PASSAGE PROVIDED
-- Opening Marker --

Conclusion
IRF-1 is an important signaling protein in the interferon pathway. It not only activates gene expression as a transcription factor, but may perpetuate disease by leading to a dysregulated epigenome.
Methods
Cells from 9 female SLE patients and 7 female controls were examined. Monocytes were purified from peripheral blood and subjected to library preparation using a validated antibody to IRF-1. IRF-1 binding sites on chromatin were identified by chromatin immunoprecipitation followed by sequencing. The effect of IRF-1 on target gene expression was confirmed using an overexpression system in cell lines, and coimmunoprecipitation was used to identify protein interactions.
Objective
Interferon regulatory factor 1 (IRF-1) mediates both induction of interferons (IFNs) and responses to type I IFNs. It has been implicated as a critical mediator of inflammation in murine lupus models. In a previous study of chromatin modifications in monocytes from patients with systemic lupus erythematosus (SLE), IRF-1 was implicated as being associated with increased histone acetylation in this disease. The present study was undertaken to directly investigate IRF-1 binding sites on chromatin.
Results
IRF-1 binding around transcribed regions was increased in SLE patient monocytes, but histone modifications at potential IRF-1 binding sites without detectable IRF-1 binding were increased as well. Overexpression of IRF-1 was sufficient to drive transcription of target genes. IRF-1 overexpression was also able to alter histone modifications at a focus set of target genes, and treatment with an IRF-1 inhibitor reduced both expression and histone modifications at target genes. IRF-1 was found to interact with a select set of histone-modifying enzymes and other transcription factors.

-- Closing Marker --

TASKS FOR THIS EXERCISE
[1] Translate this sentence from the IRF-1 passage into Spanish: "Overexpression of IRF-1 was sufficient to drive transcription of target genes."
[2] Answer these questions using the IRF-1 passage.
(a) How many female SLE patients provided cells for examination?
(b) In what models has IRF-1 been implicated as a critical mediator of inflammation?
(c) Which method was used to identify protein interactions?
[3] For each statement, say yes or no based on the IRF-1 passage, and quote the words that decide it.
(a) The monocytes were purified from peripheral blood.
(b) Treatment with an IRF-1 inhibitor increased expression at target genes.
(c) The controls in the study were male.

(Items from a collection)
-- Opening Marker --

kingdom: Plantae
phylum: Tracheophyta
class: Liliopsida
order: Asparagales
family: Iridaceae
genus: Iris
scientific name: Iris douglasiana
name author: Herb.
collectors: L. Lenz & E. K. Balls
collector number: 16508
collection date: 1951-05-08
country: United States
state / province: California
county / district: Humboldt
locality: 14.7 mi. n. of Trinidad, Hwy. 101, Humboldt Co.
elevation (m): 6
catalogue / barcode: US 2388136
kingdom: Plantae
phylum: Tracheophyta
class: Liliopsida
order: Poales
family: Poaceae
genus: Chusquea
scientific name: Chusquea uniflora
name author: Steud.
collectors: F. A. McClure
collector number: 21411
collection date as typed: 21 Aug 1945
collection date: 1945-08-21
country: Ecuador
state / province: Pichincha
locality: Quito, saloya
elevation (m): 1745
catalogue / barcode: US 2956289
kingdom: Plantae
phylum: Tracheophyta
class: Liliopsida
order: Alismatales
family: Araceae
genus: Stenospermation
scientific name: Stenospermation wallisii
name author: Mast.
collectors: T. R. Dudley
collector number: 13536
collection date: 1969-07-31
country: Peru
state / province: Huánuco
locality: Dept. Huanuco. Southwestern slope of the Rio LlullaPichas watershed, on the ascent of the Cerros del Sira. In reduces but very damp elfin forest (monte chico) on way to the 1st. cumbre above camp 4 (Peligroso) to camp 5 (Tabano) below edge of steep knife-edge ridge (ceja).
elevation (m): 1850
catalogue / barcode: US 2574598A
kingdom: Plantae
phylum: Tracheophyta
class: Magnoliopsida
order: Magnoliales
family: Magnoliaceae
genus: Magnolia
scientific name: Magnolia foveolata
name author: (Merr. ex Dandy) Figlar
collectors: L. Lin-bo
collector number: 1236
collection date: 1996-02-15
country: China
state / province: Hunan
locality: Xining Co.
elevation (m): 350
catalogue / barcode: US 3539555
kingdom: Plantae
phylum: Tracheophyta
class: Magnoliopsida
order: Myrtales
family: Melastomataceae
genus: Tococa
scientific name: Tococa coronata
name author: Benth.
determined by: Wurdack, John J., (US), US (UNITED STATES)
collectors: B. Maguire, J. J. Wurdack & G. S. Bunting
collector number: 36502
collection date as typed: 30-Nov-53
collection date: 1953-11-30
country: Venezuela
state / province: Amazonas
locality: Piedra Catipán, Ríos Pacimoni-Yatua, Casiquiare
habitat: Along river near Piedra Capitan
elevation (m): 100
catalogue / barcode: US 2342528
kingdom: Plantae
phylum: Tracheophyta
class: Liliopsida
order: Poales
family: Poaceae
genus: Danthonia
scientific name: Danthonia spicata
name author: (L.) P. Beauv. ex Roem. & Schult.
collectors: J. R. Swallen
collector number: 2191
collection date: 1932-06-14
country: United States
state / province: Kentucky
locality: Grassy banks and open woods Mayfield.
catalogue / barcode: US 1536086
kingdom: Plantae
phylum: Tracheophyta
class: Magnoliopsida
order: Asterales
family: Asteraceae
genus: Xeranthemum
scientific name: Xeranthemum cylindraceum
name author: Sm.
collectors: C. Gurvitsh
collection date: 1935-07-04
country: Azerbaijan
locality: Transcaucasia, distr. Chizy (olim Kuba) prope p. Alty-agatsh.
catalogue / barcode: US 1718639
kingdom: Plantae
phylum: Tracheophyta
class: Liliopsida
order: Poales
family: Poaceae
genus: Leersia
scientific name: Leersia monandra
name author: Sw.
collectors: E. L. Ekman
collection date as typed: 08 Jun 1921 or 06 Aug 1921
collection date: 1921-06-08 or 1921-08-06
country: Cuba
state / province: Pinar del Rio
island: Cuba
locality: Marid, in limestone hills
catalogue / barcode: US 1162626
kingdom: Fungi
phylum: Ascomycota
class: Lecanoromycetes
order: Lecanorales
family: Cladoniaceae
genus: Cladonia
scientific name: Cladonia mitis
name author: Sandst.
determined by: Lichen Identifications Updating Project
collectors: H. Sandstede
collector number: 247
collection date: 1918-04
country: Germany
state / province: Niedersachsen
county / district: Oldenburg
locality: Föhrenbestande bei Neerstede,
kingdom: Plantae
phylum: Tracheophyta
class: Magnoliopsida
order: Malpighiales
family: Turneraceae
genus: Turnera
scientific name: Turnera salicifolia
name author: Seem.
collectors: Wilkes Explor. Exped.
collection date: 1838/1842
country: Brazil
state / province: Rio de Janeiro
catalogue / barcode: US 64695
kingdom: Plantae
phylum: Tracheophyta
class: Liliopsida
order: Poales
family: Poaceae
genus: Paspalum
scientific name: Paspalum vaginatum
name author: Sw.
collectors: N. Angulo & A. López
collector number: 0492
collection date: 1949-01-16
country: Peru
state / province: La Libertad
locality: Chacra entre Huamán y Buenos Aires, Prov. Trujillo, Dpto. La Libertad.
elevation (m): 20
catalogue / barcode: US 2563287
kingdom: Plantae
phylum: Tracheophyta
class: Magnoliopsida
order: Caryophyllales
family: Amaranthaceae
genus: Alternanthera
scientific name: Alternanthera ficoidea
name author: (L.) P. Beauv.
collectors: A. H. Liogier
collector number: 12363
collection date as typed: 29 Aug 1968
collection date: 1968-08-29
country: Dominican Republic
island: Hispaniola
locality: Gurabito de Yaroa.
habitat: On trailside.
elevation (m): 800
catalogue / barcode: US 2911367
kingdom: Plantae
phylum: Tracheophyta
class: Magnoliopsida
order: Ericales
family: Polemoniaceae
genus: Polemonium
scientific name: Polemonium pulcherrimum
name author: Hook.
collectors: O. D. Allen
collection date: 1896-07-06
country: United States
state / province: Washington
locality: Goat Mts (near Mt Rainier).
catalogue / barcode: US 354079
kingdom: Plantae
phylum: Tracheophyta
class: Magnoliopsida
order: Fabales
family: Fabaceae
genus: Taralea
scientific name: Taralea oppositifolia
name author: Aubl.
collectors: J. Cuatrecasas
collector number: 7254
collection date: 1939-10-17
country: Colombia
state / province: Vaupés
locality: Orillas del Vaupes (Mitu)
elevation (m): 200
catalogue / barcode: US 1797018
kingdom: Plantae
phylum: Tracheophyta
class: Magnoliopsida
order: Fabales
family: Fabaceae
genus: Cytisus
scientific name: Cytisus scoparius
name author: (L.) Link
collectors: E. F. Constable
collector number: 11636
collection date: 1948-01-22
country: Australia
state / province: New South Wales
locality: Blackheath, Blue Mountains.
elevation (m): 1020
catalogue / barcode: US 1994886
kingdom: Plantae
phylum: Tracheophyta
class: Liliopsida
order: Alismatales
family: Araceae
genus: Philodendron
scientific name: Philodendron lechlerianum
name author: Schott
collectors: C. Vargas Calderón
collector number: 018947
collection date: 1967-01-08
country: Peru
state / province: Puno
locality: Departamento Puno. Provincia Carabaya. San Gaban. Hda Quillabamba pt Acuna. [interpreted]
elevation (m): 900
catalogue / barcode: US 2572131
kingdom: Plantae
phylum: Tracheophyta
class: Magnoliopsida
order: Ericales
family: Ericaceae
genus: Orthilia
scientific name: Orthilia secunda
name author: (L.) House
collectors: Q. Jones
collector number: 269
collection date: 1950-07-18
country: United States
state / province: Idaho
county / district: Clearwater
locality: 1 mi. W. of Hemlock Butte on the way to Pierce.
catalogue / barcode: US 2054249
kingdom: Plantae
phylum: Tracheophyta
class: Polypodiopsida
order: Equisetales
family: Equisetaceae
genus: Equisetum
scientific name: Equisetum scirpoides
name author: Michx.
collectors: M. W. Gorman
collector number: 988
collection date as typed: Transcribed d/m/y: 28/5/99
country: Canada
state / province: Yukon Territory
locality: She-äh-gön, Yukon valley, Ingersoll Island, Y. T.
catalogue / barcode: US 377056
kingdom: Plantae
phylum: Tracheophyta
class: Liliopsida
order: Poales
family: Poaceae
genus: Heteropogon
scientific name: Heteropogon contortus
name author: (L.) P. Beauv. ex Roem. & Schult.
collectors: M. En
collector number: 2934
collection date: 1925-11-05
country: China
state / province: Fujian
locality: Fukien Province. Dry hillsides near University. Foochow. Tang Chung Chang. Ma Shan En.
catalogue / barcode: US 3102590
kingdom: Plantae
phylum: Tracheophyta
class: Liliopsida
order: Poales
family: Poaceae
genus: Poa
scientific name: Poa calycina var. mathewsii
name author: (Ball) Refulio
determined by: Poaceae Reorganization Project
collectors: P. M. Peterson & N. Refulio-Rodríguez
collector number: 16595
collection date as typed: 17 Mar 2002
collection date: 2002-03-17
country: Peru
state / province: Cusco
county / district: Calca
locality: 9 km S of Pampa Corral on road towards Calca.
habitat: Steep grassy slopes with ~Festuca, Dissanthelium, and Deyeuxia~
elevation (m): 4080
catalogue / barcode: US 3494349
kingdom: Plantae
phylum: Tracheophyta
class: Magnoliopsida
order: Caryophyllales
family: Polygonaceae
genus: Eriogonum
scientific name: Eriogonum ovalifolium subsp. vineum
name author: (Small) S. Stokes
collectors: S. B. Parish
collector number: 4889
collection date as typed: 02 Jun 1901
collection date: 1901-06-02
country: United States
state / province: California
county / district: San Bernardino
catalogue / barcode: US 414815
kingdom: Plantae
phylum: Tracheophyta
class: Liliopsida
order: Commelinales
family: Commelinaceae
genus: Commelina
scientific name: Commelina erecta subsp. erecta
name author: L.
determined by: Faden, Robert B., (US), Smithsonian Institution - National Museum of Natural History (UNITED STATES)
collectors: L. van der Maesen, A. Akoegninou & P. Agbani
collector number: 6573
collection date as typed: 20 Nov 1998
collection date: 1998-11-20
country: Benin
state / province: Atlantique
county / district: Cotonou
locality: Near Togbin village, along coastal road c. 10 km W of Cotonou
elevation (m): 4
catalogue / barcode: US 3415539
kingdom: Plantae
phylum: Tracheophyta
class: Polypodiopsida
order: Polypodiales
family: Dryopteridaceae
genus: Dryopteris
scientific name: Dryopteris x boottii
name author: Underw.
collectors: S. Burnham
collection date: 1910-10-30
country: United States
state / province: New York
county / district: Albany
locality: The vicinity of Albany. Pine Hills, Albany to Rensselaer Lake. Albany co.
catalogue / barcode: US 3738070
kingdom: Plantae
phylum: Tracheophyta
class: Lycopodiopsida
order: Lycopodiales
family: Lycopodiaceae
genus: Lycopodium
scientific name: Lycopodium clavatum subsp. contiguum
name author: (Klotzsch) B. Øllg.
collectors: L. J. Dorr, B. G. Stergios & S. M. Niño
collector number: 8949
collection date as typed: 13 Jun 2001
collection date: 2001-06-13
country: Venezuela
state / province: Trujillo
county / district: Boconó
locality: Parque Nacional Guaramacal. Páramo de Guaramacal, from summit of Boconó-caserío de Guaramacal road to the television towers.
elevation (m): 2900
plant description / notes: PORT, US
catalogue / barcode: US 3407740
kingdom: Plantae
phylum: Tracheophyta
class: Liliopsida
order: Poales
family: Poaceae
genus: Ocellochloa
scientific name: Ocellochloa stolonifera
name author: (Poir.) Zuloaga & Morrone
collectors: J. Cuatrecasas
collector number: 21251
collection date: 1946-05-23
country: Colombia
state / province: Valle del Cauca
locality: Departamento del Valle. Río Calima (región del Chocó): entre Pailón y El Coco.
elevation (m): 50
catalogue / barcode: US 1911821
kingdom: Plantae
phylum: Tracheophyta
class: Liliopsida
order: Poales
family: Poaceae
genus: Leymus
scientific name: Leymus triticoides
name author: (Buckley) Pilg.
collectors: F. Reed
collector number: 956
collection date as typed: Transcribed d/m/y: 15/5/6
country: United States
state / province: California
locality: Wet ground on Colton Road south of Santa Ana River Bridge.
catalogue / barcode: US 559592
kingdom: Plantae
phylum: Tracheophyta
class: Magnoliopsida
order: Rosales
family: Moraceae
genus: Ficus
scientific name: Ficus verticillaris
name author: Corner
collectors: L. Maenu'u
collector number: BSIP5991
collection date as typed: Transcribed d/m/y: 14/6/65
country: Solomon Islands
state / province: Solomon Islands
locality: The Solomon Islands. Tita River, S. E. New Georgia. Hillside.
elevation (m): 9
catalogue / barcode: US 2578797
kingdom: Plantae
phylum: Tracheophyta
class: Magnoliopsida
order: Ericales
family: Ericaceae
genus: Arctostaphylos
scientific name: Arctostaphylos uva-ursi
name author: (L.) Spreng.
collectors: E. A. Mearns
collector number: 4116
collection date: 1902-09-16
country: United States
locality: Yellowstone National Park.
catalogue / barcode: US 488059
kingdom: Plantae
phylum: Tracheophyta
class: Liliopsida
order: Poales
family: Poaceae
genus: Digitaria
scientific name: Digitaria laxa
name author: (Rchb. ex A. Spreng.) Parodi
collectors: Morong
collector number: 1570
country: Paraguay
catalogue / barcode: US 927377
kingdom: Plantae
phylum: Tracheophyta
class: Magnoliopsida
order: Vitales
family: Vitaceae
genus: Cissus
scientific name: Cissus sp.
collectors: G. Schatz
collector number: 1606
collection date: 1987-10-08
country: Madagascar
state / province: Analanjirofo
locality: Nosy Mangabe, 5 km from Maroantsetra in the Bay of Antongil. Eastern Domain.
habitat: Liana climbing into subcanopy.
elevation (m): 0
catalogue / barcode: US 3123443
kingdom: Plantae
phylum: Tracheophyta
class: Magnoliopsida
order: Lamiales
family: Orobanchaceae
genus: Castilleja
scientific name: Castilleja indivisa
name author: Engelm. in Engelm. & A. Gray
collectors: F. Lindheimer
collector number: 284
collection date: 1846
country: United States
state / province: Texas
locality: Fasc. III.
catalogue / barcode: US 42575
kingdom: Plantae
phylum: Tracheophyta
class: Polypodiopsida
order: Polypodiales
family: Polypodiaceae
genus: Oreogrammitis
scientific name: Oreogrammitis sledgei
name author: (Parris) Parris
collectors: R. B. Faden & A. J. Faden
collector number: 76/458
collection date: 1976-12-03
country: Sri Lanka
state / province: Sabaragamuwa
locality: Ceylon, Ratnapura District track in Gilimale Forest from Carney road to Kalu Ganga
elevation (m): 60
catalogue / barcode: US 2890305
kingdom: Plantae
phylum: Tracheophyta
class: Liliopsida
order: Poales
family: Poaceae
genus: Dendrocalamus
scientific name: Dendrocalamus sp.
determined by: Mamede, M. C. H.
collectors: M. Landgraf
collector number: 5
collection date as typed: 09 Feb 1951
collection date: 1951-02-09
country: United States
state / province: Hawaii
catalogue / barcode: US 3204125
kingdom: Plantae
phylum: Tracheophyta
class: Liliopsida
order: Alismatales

-- Closing Marker --

ANSWERS
[1] La sobreexpresión de IRF-1 fue suficiente para impulsar la transcripción de genes diana.

[2]
(a) 9
(b) Murine lupus models
(c) Coimmunoprecipitation

[3]
(a) Yes: "Monocytes were purified from peripheral blood"
(b) No: "treatment with an IRF-1 inhibitor reduced both expression and histone modifications at target genes"
(c) No: "7 female controls"